### What is expected
State the count of lines below in which the word "available" appears, and add nothing.

### Data records
- Opening Delimiter -
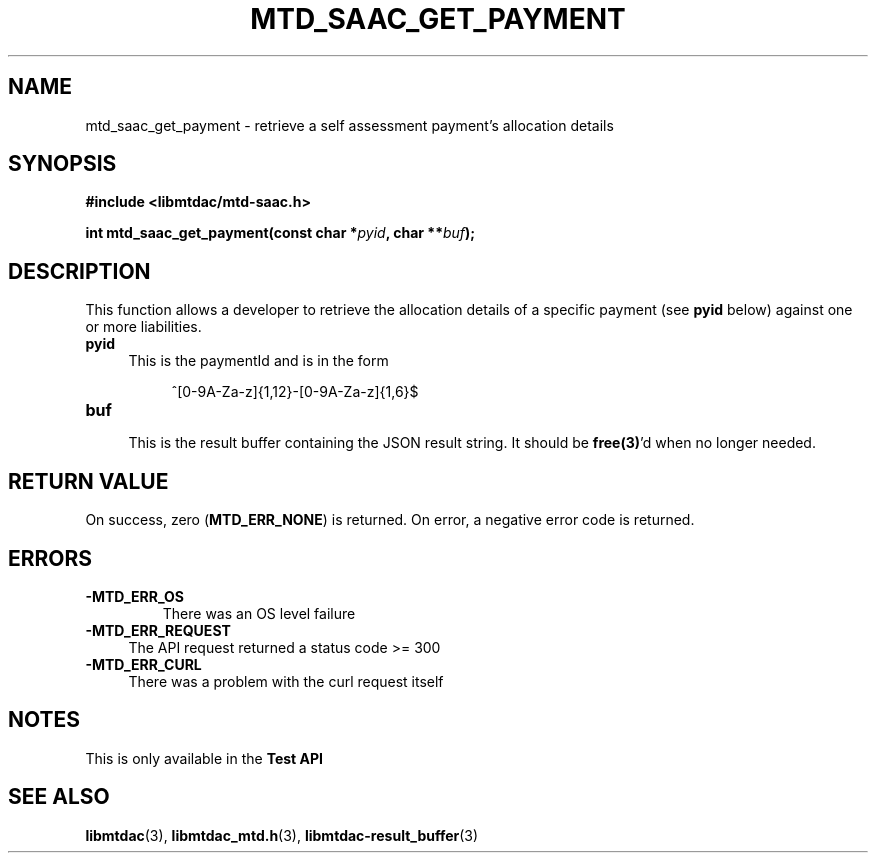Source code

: .TH MTD_SAAC_GET_PAYMENT 3 "June 7, 2020" "" "libmtdac"

.SH NAME

mtd_saac_get_payment \- retrieve a self assessment payment's allocation details

.SH SYNOPSIS

.B #include <libmtdac/mtd-saac.h>
.PP
.BI "int mtd_saac_get_payment(const char *" pyid ", char **" buf );

.SH DESCRIPTION

This function allows a developer to retrieve the allocation details of a
specific payment (see \fBpyid\fP below) against one or more liabilities.

.TP 4
.B pyid
This is the paymentId and is in the form
.PP
.RS 8
^[0-9A-Za-z]{1,12}-[0-9A-Za-z]{1,6}$
.RE

.TP
.B buf
.RS 4
This is the result buffer containing the JSON result string. It should be
\fBfree(3)\fP'd when no longer needed.
.RE

.SH RETURN VALUE

On success, zero (\fBMTD_ERR_NONE\fP) is returned. On error, a negative error
code is returned.

.SH ERRORS

.TP
.B -MTD_ERR_OS
There was an OS level failure

.TP 4
.B -MTD_ERR_REQUEST
The API request returned a status code >= 300

.TP
.B -MTD_ERR_CURL
There was a problem with the curl request itself

.SH NOTES
This is only available in the \fBTest API\fP

.SH SEE ALSO

.BR libmtdac (3),
.BR libmtdac_mtd.h (3),
.BR libmtdac-result_buffer (3)
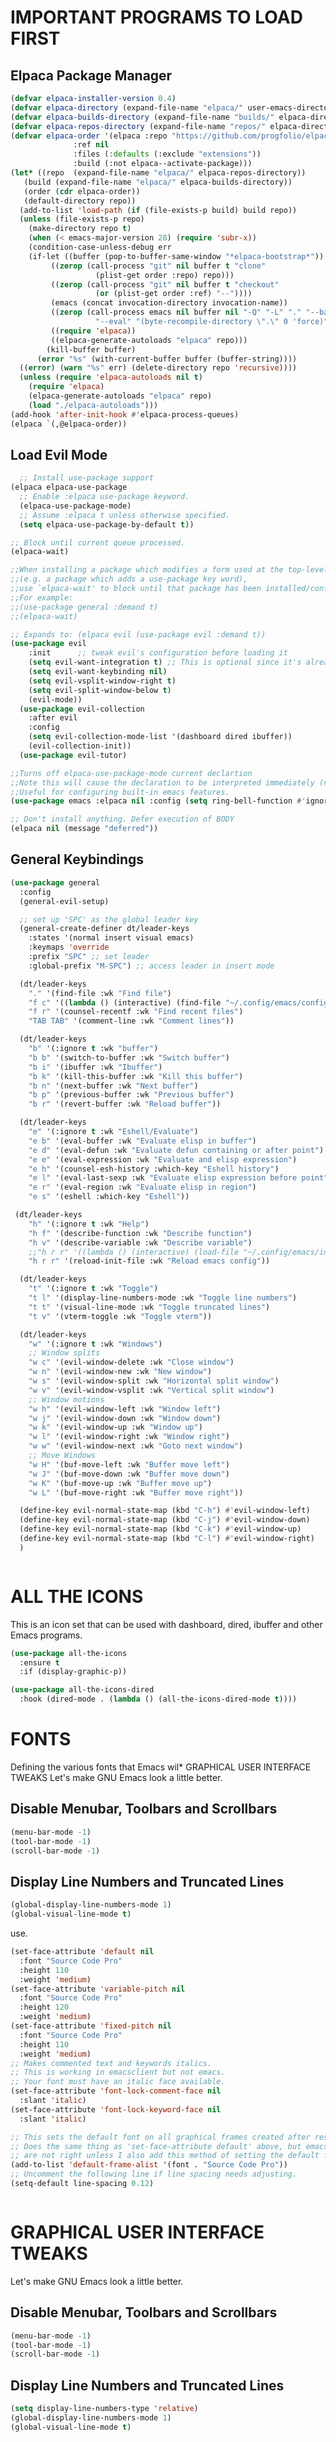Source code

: * IMPORTANT PROGRAMS TO LOAD FIRST
** Elpaca Package Manager

#+begin_src emacs-lisp
  (defvar elpaca-installer-version 0.4)
  (defvar elpaca-directory (expand-file-name "elpaca/" user-emacs-directory))
  (defvar elpaca-builds-directory (expand-file-name "builds/" elpaca-directory))
  (defvar elpaca-repos-directory (expand-file-name "repos/" elpaca-directory))
  (defvar elpaca-order '(elpaca :repo "https://github.com/progfolio/elpaca.git"
				:ref nil
				:files (:defaults (:exclude "extensions"))
				:build (:not elpaca--activate-package)))
  (let* ((repo  (expand-file-name "elpaca/" elpaca-repos-directory))
	 (build (expand-file-name "elpaca/" elpaca-builds-directory))
	 (order (cdr elpaca-order))
	 (default-directory repo))
    (add-to-list 'load-path (if (file-exists-p build) build repo))
    (unless (file-exists-p repo)
      (make-directory repo t)
      (when (< emacs-major-version 28) (require 'subr-x))
      (condition-case-unless-debug err
	  (if-let ((buffer (pop-to-buffer-same-window "*elpaca-bootstrap*"))
		   ((zerop (call-process "git" nil buffer t "clone"
					 (plist-get order :repo) repo)))
		   ((zerop (call-process "git" nil buffer t "checkout"
					 (or (plist-get order :ref) "--"))))
		   (emacs (concat invocation-directory invocation-name))
		   ((zerop (call-process emacs nil buffer nil "-Q" "-L" "." "--batch"
					 "--eval" "(byte-recompile-directory \".\" 0 'force)")))
		   ((require 'elpaca))
		   ((elpaca-generate-autoloads "elpaca" repo)))
	      (kill-buffer buffer)
	    (error "%s" (with-current-buffer buffer (buffer-string))))
	((error) (warn "%s" err) (delete-directory repo 'recursive))))
    (unless (require 'elpaca-autoloads nil t)
      (require 'elpaca)
      (elpaca-generate-autoloads "elpaca" repo)
      (load "./elpaca-autoloads")))
  (add-hook 'after-init-hook #'elpaca-process-queues)
  (elpaca `(,@elpaca-order))

#+end_src

** Load Evil Mode

#+begin_src emacs-lisp
  ;; Install use-package support
(elpaca elpaca-use-package
  ;; Enable :elpaca use-package keyword.
  (elpaca-use-package-mode)
  ;; Assume :elpaca t unless otherwise specified.
  (setq elpaca-use-package-by-default t))

;; Block until current queue processed.
(elpaca-wait)

;;When installing a package which modifies a form used at the top-level
;;(e.g. a package which adds a use-package key word),
;;use `elpaca-wait' to block until that package has been installed/configured.
;;For example:
;;(use-package general :demand t)
;;(elpaca-wait)

;; Expands to: (elpaca evil (use-package evil :demand t))
(use-package evil
    :init      ;; tweak evil's configuration before loading it
    (setq evil-want-integration t) ;; This is optional since it's already set to t by default.
    (setq evil-want-keybinding nil)
    (setq evil-vsplit-window-right t)
    (setq evil-split-window-below t)
    (evil-mode))
  (use-package evil-collection
    :after evil
    :config
    (setq evil-collection-mode-list '(dashboard dired ibuffer))
    (evil-collection-init))
  (use-package evil-tutor)

;;Turns off elpaca-use-package-mode current declartion
;;Note this will cause the declaration to be interpreted immediately (not deferred).
;;Useful for configuring built-in emacs features.
(use-package emacs :elpaca nil :config (setq ring-bell-function #'ignore))

;; Don't install anything. Defer execution of BODY
(elpaca nil (message "deferred"))
#+end_src

** General Keybindings
#+begin_src emacs-lisp
(use-package general
  :config
  (general-evil-setup)

  ;; set up 'SPC' as the global leader key
  (general-create-definer dt/leader-keys
    :states '(normal insert visual emacs)
    :keymaps 'override
    :prefix "SPC" ;; set leader
    :global-prefix "M-SPC") ;; access leader in insert mode

  (dt/leader-keys
    "." '(find-file :wk "Find file")
    "f c" '((lambda () (interactive) (find-file "~/.config/emacs/config.org")) :wk "Edit emacs config")
    "f r" '(counsel-recentf :wk "Find recent files")
    "TAB TAB" '(comment-line :wk "Comment lines"))

  (dt/leader-keys
    "b" '(:ignore t :wk "buffer")
    "b b" '(switch-to-buffer :wk "Switch buffer")
    "b i" '(ibuffer :wk "Ibuffer")
    "b k" '(kill-this-buffer :wk "Kill this buffer")
    "b n" '(next-buffer :wk "Next buffer")
    "b p" '(previous-buffer :wk "Previous buffer")
    "b r" '(revert-buffer :wk "Reload buffer"))

  (dt/leader-keys
    "e" '(:ignore t :wk "Eshell/Evaluate")    
    "e b" '(eval-buffer :wk "Evaluate elisp in buffer")
    "e d" '(eval-defun :wk "Evaluate defun containing or after point")
    "e e" '(eval-expression :wk "Evaluate and elisp expression")
    "e h" '(counsel-esh-history :which-key "Eshell history")
    "e l" '(eval-last-sexp :wk "Evaluate elisp expression before point")
    "e r" '(eval-region :wk "Evaluate elisp in region")
    "e s" '(eshell :which-key "Eshell"))

 (dt/leader-keys
    "h" '(:ignore t :wk "Help")
    "h f" '(describe-function :wk "Describe function")
    "h v" '(describe-variable :wk "Describe variable")
    ;;"h r r" '((lambda () (interactive) (load-file "~/.config/emacs/init.el")) :wk "Reload emacs config"))
    "h r r" '(reload-init-file :wk "Reload emacs config"))

  (dt/leader-keys
    "t" '(:ignore t :wk "Toggle")
    "t l" '(display-line-numbers-mode :wk "Toggle line numbers")
    "t t" '(visual-line-mode :wk "Toggle truncated lines")
    "t v" '(vterm-toggle :wk "Toggle vterm"))

  (dt/leader-keys
    "w" '(:ignore t :wk "Windows")
    ;; Window splits
    "w c" '(evil-window-delete :wk "Close window")
    "w n" '(evil-window-new :wk "New window")
    "w s" '(evil-window-split :wk "Horizontal split window")
    "w v" '(evil-window-vsplit :wk "Vertical split window")
    ;; Window motions
    "w h" '(evil-window-left :wk "Window left")
    "w j" '(evil-window-down :wk "Window down")
    "w k" '(evil-window-up :wk "Window up")
    "w l" '(evil-window-right :wk "Window right")
    "w w" '(evil-window-next :wk "Goto next window")
    ;; Move Windows
    "w H" '(buf-move-left :wk "Buffer move left")
    "w J" '(buf-move-down :wk "Buffer move down")
    "w K" '(buf-move-up :wk "Buffer move up")
    "w L" '(buf-move-right :wk "Buffer move right"))

  (define-key evil-normal-state-map (kbd "C-h") #'evil-window-left)
  (define-key evil-normal-state-map (kbd "C-j") #'evil-window-down)
  (define-key evil-normal-state-map (kbd "C-k") #'evil-window-up)
  (define-key evil-normal-state-map (kbd "C-l") #'evil-window-right)
  )


#+end_src
* ALL THE ICONS
This is an icon set that can be used with dashboard, dired, ibuffer and other Emacs programs.
  
#+begin_src emacs-lisp
(use-package all-the-icons
  :ensure t
  :if (display-graphic-p))

(use-package all-the-icons-dired
  :hook (dired-mode . (lambda () (all-the-icons-dired-mode t))))
#+end_src


* FONTS
Defining the various fonts that Emacs wil* GRAPHICAL USER INTERFACE TWEAKS
Let's make GNU Emacs look a little better.

** Disable Menubar, Toolbars and Scrollbars
#+begin_src emacs-lisp
(menu-bar-mode -1)
(tool-bar-mode -1)
(scroll-bar-mode -1)
#+end_src

** Display Line Numbers and Truncated Lines
#+begin_src emacs-lisp
(global-display-line-numbers-mode 1)
(global-visual-line-mode t)
#+end_src
 use.

#+begin_src emacs-lisp
  (set-face-attribute 'default nil
    :font "Source Code Pro"
    :height 110
    :weight 'medium)
  (set-face-attribute 'variable-pitch nil
    :font "Source Code Pro"
    :height 120
    :weight 'medium)
  (set-face-attribute 'fixed-pitch nil
    :font "Source Code Pro"
    :height 110
    :weight 'medium)
  ;; Makes commented text and keywords italics.
  ;; This is working in emacsclient but not emacs.
  ;; Your font must have an italic face available.
  (set-face-attribute 'font-lock-comment-face nil
    :slant 'italic)
  (set-face-attribute 'font-lock-keyword-face nil
    :slant 'italic)

  ;; This sets the default font on all graphical frames created after restarting Emacs.
  ;; Does the same thing as 'set-face-attribute default' above, but emacsclient fonts
  ;; are not right unless I also add this method of setting the default font.
  (add-to-list 'default-frame-alist '(font . "Source Code Pro"))
  ;; Uncomment the following line if line spacing needs adjusting.
  (setq-default line-spacing 0.12)
  

#+end_src

* GRAPHICAL USER INTERFACE TWEAKS
Let's make GNU Emacs look a little better.

** Disable Menubar, Toolbars and Scrollbars
#+begin_src emacs-lisp
(menu-bar-mode -1)
(tool-bar-mode -1)
(scroll-bar-mode -1)
#+end_src

** Display Line Numbers and Truncated Lines
#+begin_src emacs-lisp
  (setq display-line-numbers-type 'relative) 
  (global-display-line-numbers-mode 1)
  (global-visual-line-mode t)
#+end_src

** Disable Startup Screen
#+begin_src emacs-lisp
(setq inhibit-startup-message t) 
(setq initial-scratch-message nil)
#+end_src

* ORG MODE
** Enabling Table of Contents
#+begin_src emacs-lisp
  (use-package toc-org
      :commands toc-org-enable
      :init (add-hook 'org-mode-hook 'toc-org-enable))
#+end_src

** Enabling Org Bullets
Org-bullets gives us attractive bullets rather than asterisks.

#+begin_src emacs-lisp
  (add-hook 'org-mode-hook 'org-indent-mode)
  (use-package org-bullets)
  (add-hook 'org-mode-hook (lambda () (org-bullets-mode 1)))
#+end_src

** Disable Electric Indent
Org mode source blocks have some really weird and annoying default indentation behavior.  I think this has to do with electric-indent-mode, which is turned on by default in Emacs.  So let's turn it OFF!

#+begin_src emacs-lisp
(electric-indent-mode -1)
#+end_src

** Source Code Block Tag Expansion
Org-tempo is not a separate package but a module within org that can be enabled.  Org-tempo allows for '<s' followed by TAB to expand to a begin_src tag.  Other expansions available include:

| Typing the below + TAB | Expands to ...                          |
|------------------------+-----------------------------------------|
| <a                     | '#+BEGIN_EXPORT ascii' … '#+END_EXPORT  |
| <c                     | '#+BEGIN_CENTER' … '#+END_CENTER'       |
| <C                     | '#+BEGIN_COMMENT' … '#+END_COMMENT'     |
| <e                     | '#+BEGIN_EXAMPLE' … '#+END_EXAMPLE'     |
| <E                     | '#+BEGIN_EXPORT' … '#+END_EXPORT'       |
| <h                     | '#+BEGIN_EXPORT html' … '#+END_EXPORT'  |
| <l                     | '#+BEGIN_EXPORT latex' … '#+END_EXPORT' |
| <q                     | '#+BEGIN_QUOTE' … '#+END_QUOTE'         |
| <s                     | '#+BEGIN_SRC' … '#+END_SRC'             |
| <v                     | '#+BEGIN_VERSE' … '#+END_VERSE'         |


#+begin_src emacs-lisp 
(require 'org-tempo)
#+end_src

* WHICH-KEY
#+begin_src emacs-lisp
  (use-package which-key
    :init
      (which-key-mode 1)
    :config
    (setq which-key-side-window-location 'bottom
	  which-key-sort-order #'which-key-key-order-alpha
	  which-key-sort-uppercase-first nil
	  which-key-add-column-padding 1
	  which-key-max-display-columns nil
	  which-key-min-display-lines 6
	  which-key-side-window-slot -10
	  which-key-side-window-max-height 0.25
	  which-key-idle-delay 0.8
	  which-key-max-description-length 25
	  which-key-allow-imprecise-window-fit t
	  which-key-separator " → " ))
#+end_src

* SUDO EDIT
[[https://github.com/nflath/sudo-edit][sudo-edit]] gives us the ability to open files with sudo privileges or switch over to editing with sudo privileges if we initially opened the file without such privileges.

#+begin_src emacs-lisp
(use-package sudo-edit
  :config
    (dt/leader-keys
      "fu" '(sudo-edit-find-file :wk "Sudo find file")
      "fU" '(sudo-edit :wk "Sudo edit file")))
#+end_src

* RELOAD EMACS
This is just an example of how to create a simple function in Emacs.  Use this function to reload Emacs after adding changes to the config.  Yes, I am loading the user-init-file twice in this function, which is a hack because for some reason, just loading the user-init-file once does not work properly.

#+begin_src emacs-lisp
(defun reload-init-file ()
  (interactive)
  (load-file user-init-file)
  (load-file user-init-file))
#+end_src

* SHELLS AND TERMINALS
In my configs, all of my shells (bash, fish, zsh and the ESHELL) require my shell-color-scripts-git package to be installed.  On Arch Linux, you can install it from the AUR.  Otherwise, go to my shell-color-scripts repository on GitLab to get it.

** Eshell
Eshell is an Emacs 'shell' that is written in Elisp.

#+begin_src emacs-lisp
(use-package eshell-syntax-highlighting
  :after esh-mode
  :config
  (eshell-syntax-highlighting-global-mode +1))

;; eshell-syntax-highlighting -- adds fish/zsh-like syntax highlighting.
;; eshell-rc-script -- your profile for eshell; like a bashrc for eshell.
;; eshell-aliases-file -- sets an aliases file for the eshell.
  
(setq eshell-rc-script (concat user-emacs-directory "eshell/profile")
      eshell-aliases-file (concat user-emacs-directory "eshell/aliases")
      eshell-history-size 5000
      eshell-buffer-maximum-lines 5000
      eshell-hist-ignoredups t
      eshell-scroll-to-bottom-on-input t
      eshell-destroy-buffer-when-process-dies t
      eshell-visual-commands'("bash" "fish" "htop" "ssh" "top" "zsh"))
#+end_src

** Vterm
Vterm is a terminal emulator within Emacs.  The 'shell-file-name' setting sets the shell to be used in M-x shell, M-x term, M-x ansi-term and M-x vterm.  By default, the shell is set to 'fish' but could change it to 'bash' or 'zsh' if you prefer.

#+begin_src emacs-lisp
(use-package vterm
:config
(setq shell-file-name "/bin/fish"
      vterm-max-scrollback 5000))
#+end_src

** Vterm-Toggle 
[[https://github.com/jixiuf/vterm-toggle][vterm-toggle]] toggles between the vterm buffer and whatever buffer you are editing.

#+begin_src emacs-lisp
(use-package vterm-toggle
  :after vterm
  :config
  (setq vterm-toggle-fullscreen-p nil)
  (setq vterm-toggle-scope 'project)
  (add-to-list 'display-buffer-alist
               '((lambda (buffer-or-name _)
                     (let ((buffer (get-buffer buffer-or-name)))
                       (with-current-buffer buffer
                         (or (equal major-mode 'vterm-mode)
                             (string-prefix-p vterm-buffer-name (buffer-name buffer))))))
                  (display-buffer-reuse-window display-buffer-at-bottom)
                  ;;(display-buffer-reuse-window display-buffer-in-direction)
                  ;;display-buffer-in-direction/direction/dedicated is added in emacs27
                  ;;(direction . bottom)
                  ;;(dedicated . t) ;dedicated is supported in emacs27
                  (reusable-frames . visible)
                  (window-height . 0.3))))
#+end_src

* IVY (COUNSEL)
+ Ivy, a generic completion mechanism for Emacs.
+ Counsel, a collection of Ivy-enhanced versions of common Emacs commands.
+ Ivy-rich allows us to add descriptions alongside the commands in M-x.

#+begin_src emacs-lisp
  (use-package counsel
    :after ivy
    :config (counsel-mode))
  
  (use-package ivy
    :bind
    ;; ivy-resume resumes the last Ivy-based completion.
    (("C-c C-r" . ivy-resume)
     ("C-x B" . ivy-switch-buffer-other-window))
    :custom
    (setq ivy-use-virtual-buffers t)
    (setq ivy-count-format "(%d/%d) ")
    (setq enable-recursive-minibuffers t)
    :config
    (ivy-mode))

  (use-package all-the-icons-ivy-rich
    :ensure t
    :init (all-the-icons-ivy-rich-mode 1))

  (use-package ivy-rich
    :after ivy
    :ensure t
    :init (ivy-rich-mode 1) ;; this gets us descriptions in M-x.
    :custom
    (ivy-virtual-abbreviate 'full
     ivy-rich-switch-buffer-align-virtual-buffer t
     ivy-rich-path-style 'abbrev)
    :config
    (ivy-set-display-transformer 'ivy-switch-buffer
                                 'ivy-rich-switch-buffer-transformer))
#+end_src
- Closing Delimiter -
### Exercise result
3